3. Wrote to HR at my former job with questions about nuts and bolts - how do I cancel my long term disability policy? I need to pay my FSA medical account spending contributions in full, who handles that? How can you work for such idiots? Those sorts of things. It came back 'undeliverable.'

4. Worked on COBRA application. Thank goodness for O'Bama. It is expensive, but would have cost 3 times more under the old plan.

5. Did more paperwork on the unemployment stuff. It is almost a full-time job in itself.

6. Unburied St. Joseph, reminded him how pretty it is out here, stuck him back in the ground.

7. Wrote righteous letters to several people at former work place. Edited them until they were perfect. Deleted them.

8. Got 2 showings but no offer on my Detroit house.

9. Decided to buy the house by the grandchildren anyway.

10. Life is good.

Wednesday, August 5, 2009

Unemployed in Detroit

I am surprised at the mix of relief and stunned disbelief I feel. I have now been unemployed for 3 days. I had hated (no exaggeration) my job and disliked my supervisor's 'vision' for nearly 10 of my 22 1/2 years with my employer (I loved the first 13 years with a different boss, so I guess I was lucky). Ironically, I was eligible for family medical leave time, and had advised my supervisor that I was having difficulty at work, but it felt dishonest to use all my medical leave time until I really had to, so I put it off.

Whatever. I was plotting my escape, and expected to leave at the end of the year, move to another depressed working-class Michigan town where my son's family lives, buy a house and find a job there. Although my Detroit area house is not yet sold, I had chosen the new house and was approved for the loan, and was supposed to close the deal on August 26. Unemployment quashed that plan.

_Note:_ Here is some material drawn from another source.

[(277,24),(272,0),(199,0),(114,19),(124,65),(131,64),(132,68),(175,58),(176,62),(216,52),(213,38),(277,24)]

I have been mostly sitting and wondering at how the time flies by. I'm thinking about how many things I wish I'd done before this happened and - shame on me - instead of wishing I'd bought fewer things, wishing I'd bought more while I had the income. But I have taken a few practical steps in my few days off. I've make changes in my house listing and started some home improvement projects to (hopefully) make the sale more attractive. I've applied to begin collecting (meager) retirement benefits at the end of the year. I've applied for (even more meager) unemployment benefits which, in a worse case, scenario, would last until my retirement begins. I've advised my one de facto dependent that I can't afford to help her like I had been. And I've posted my resume and done some job seeking on line.

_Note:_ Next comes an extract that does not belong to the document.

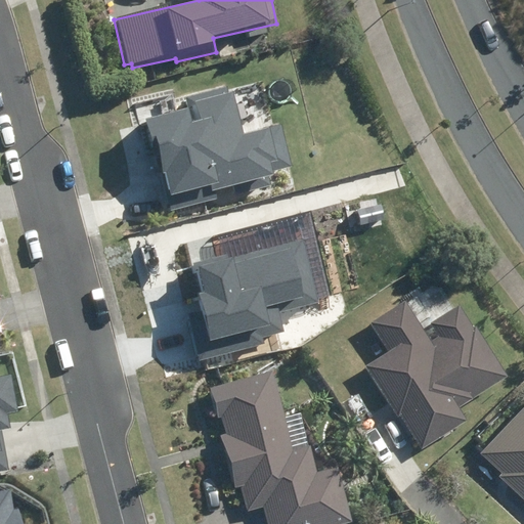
[(147,120),(172,212),(217,200),(215,189),(232,184),(235,194),(270,184),(267,174),(292,167),(280,124),(244,134),(232,92),(228,93),(226,85),(186,96),(189,108),(147,120)]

But I don't know what city to look for jobs in, because I'm just not ready to give up the idea of the anticipated new house. I KNOW what Suze Orman would say. It's what I would say to anyone in my position. But, despite her sound uspoken advice, I am thinking about pooling all my other assets (I received an inheritance awhile back that is just sitting, prudently, in an account) and buying the house anyway, at a ridiculously low price. The way I look at it is, if I'm going to be unemployed and flat broke, doesn't it make sense to be near the grandkids instead of Detroit?

Saturday, August 1, 2009

An open letter to the Universe:

When I said I wanted an early retirement, this is not what I meant. Detroit's unemployment rate is 23% ---- plus one.